Фернан насмешливо посмотрел на него.

— Нет, — ответил он, — чего ты ерепенишься? Пусть твоей жене все станет известно, а то она не будет знать, что кому причитается. А мне чего теперь бояться? Уже срок давности истек.

Жильберта, вся бледная, спросила, сжимая в руке черный молитвенник.

— Так что же вы сделали тогда?

— Женеты — отец, дочь и мать тоже (я это знаю) собрались, стали говорить меж собой, что старик-то совсем уж старый… и больше не зачем ему небо коптить…

— Что вы говорите!

— А чтобы помешать ему дурить, есть только одно средство — помереть старику надо поскорее.

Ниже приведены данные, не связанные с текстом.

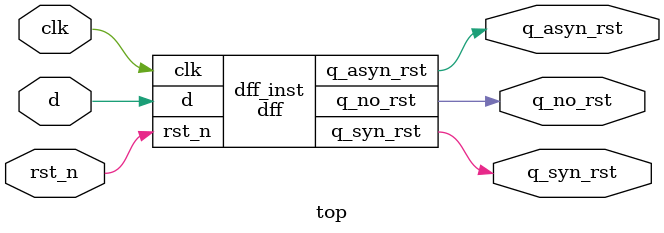
<source format=v>
/* Generated by Yosys 0.9+4081 (git sha1 862e84eb, gcc 9.3.0-17ubuntu1~20.04 -fPIC -Os) */

module dff(clk, rst_n, d, q_no_rst, q_syn_rst, q_asyn_rst);
  wire _0_;
  input clk;
  input d;
  output q_asyn_rst;
  output q_no_rst;
  output q_syn_rst;
  input rst_n;
  sky130_fd_sc_hd__and2_0 _1_ (
    .A(d),
    .B(rst_n),
    .X(_0_)
  );
  sky130_fd_sc_hd__dfxtp_1 _2_ (
    .CLK(clk),
    .D(d),
    .Q(q_no_rst)
  );
  sky130_fd_sc_hd__dfrtp_1 _3_ (
    .CLK(clk),
    .D(d),
    .Q(q_asyn_rst),
    .RESET_B(rst_n)
  );
  sky130_fd_sc_hd__dfxtp_1 _4_ (
    .CLK(clk),
    .D(_0_),
    .Q(q_syn_rst)
  );
endmodule

module top(clk, rst_n, d, q_no_rst, q_syn_rst, q_asyn_rst);
  input clk;
  input d;
  output q_asyn_rst;
  output q_no_rst;
  output q_syn_rst;
  input rst_n;
  dff dff_inst (
    .clk(clk),
    .d(d),
    .q_asyn_rst(q_asyn_rst),
    .q_no_rst(q_no_rst),
    .q_syn_rst(q_syn_rst),
    .rst_n(rst_n)
  );
endmodule

</source>
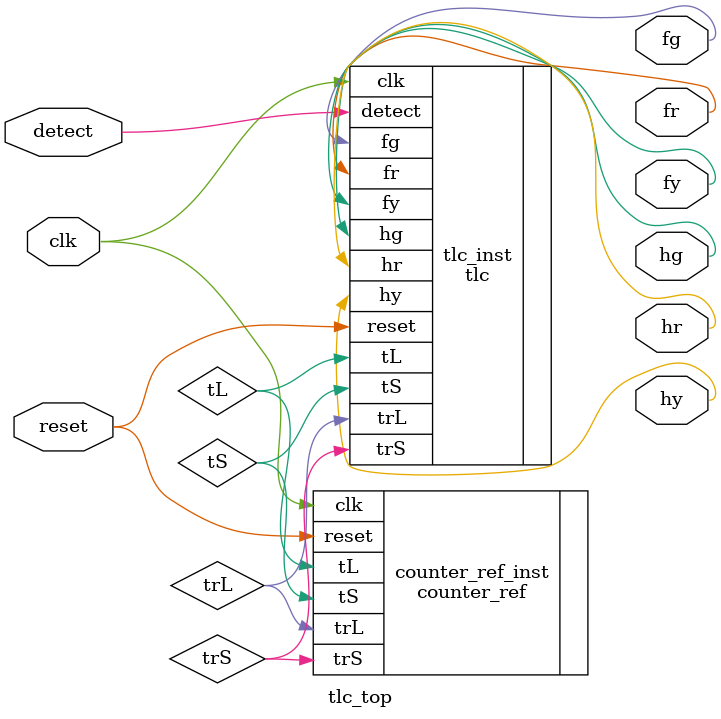
<source format=v>
`timescale 1ns/1ns
`include "tlc_top.v"
`include "tlc.v"
`include "counter.v"

module tlc_top(
        input clk,
        input reset,
        input detect,
        output hg,
        output hy,
        output hr,
        output fg,
        output fy,
        output fr);

        wire trL, trS, tL, tS;

        parameter lvalue = 2;
        parameter svalue = 4;


        counter_ref #( .lvalue(lvalue),.svalue(svalue)) counter_ref_inst(
		.clk(clk),
		.reset(reset),
		.trL(trL),
		.trS(trS),
		.tL(tL),
		.tS(tS)
                );

                
        tlc tlc_inst(
		.clk(clk),
		.reset(reset),
		.detect(detect),
		.tL(tL),
		.tS(tS),
		.trL(trL),
		.trS(trS),
                .hg(hg),
                .hy(hy),
                .hr(hr),
                .fg(fg),
                .fy(fy),
                .fr(fr)
                );

endmodule

</source>
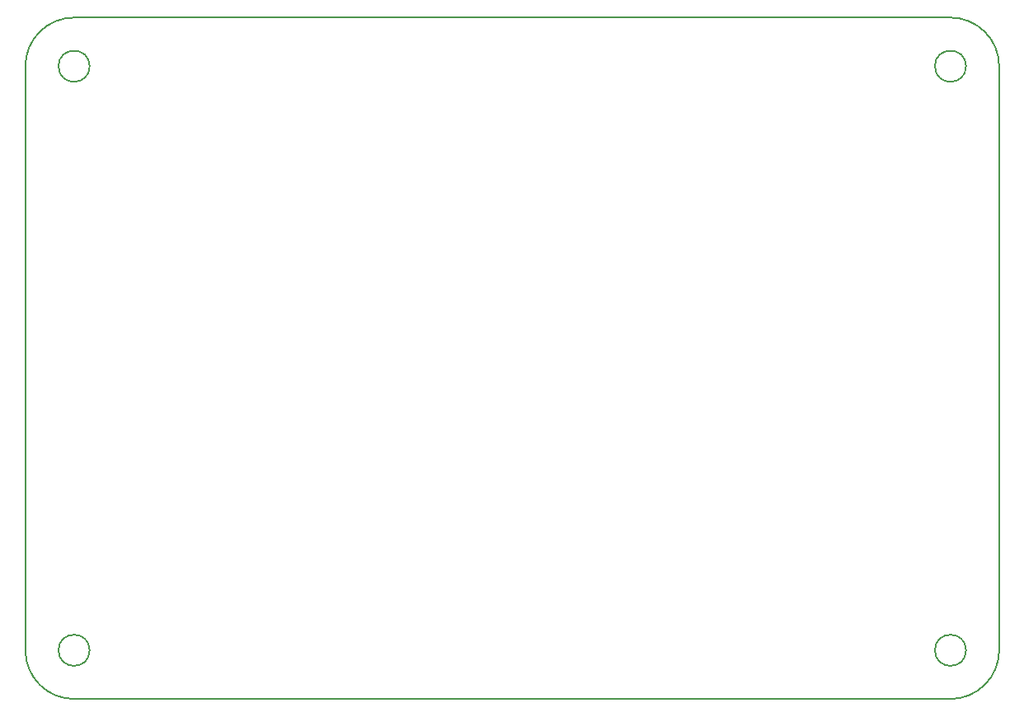
<source format=gbr>
%TF.GenerationSoftware,KiCad,Pcbnew,(6.0.11)*%
%TF.CreationDate,2024-02-29T08:20:34+09:00*%
%TF.ProjectId,Pole,506f6c65-2e6b-4696-9361-645f70636258,rev?*%
%TF.SameCoordinates,Original*%
%TF.FileFunction,Profile,NP*%
%FSLAX46Y46*%
G04 Gerber Fmt 4.6, Leading zero omitted, Abs format (unit mm)*
G04 Created by KiCad (PCBNEW (6.0.11)) date 2024-02-29 08:20:34*
%MOMM*%
%LPD*%
G01*
G04 APERTURE LIST*
%TA.AperFunction,Profile*%
%ADD10C,0.200000*%
%TD*%
G04 APERTURE END LIST*
D10*
X219500000Y-130750000D02*
G75*
G03*
X224499999Y-125750001I8J4999991D01*
G01*
X131099999Y-125749999D02*
G75*
G03*
X131099999Y-125749999I-1600000J0D01*
G01*
X129499999Y-130749999D02*
X219500000Y-130750000D01*
X219499999Y-60750001D02*
X129499999Y-60749999D01*
X124499999Y-65749999D02*
X124499999Y-125749999D01*
X124499999Y-125749999D02*
G75*
G03*
X129499999Y-130749999I5000000J0D01*
G01*
X129499999Y-60749999D02*
G75*
G03*
X124499999Y-65749999I0J-5000000D01*
G01*
X221100001Y-125750000D02*
G75*
G03*
X221100001Y-125750000I-1600001J0D01*
G01*
X224499999Y-125750001D02*
X224499999Y-65749999D01*
X221100000Y-65750000D02*
G75*
G03*
X221100000Y-65750000I-1600000J0D01*
G01*
X131099999Y-65749999D02*
G75*
G03*
X131099999Y-65749999I-1600000J0D01*
G01*
X224499999Y-65749999D02*
G75*
G03*
X219499999Y-60750001I-4999991J7D01*
G01*
M02*

</source>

И Фернан посмотрел на Жильберту пронзительным взглядом.

— Ну, Адель со мной об этом поговорила… или я с ней поговорил, теперь уж не помню. Надо вам сказать, мы уже давно с ней слюбились, только она еще не хотела пойти за меня замуж. И вот она мне сказала: если, мол, поможешь, соглашусь пойти за тебя… И тогда…

— Что… тогда?..

Жильберта сжала губы так сильно, что они побелели.

— Тогда, — продолжал Фернан, — все получилось хорошо и вовремя. Как-то под вечер старик полез на сеновал, оступился и свалился с лестницы. Разбил себе череп — и конец!

Наступила тишина.

— Это вы сделали, Фернан? — спросила Жильберта.

— Так Адель захотела. Я помог… Чуть-чуть, сколько надо было. Ведь тут, можно сказать, был вопрос жизни или смерти… для тех, кто в живых остался, и для молодых… Несчастный случай произошел.

— Да, несчастный случай, — бросил Альбер.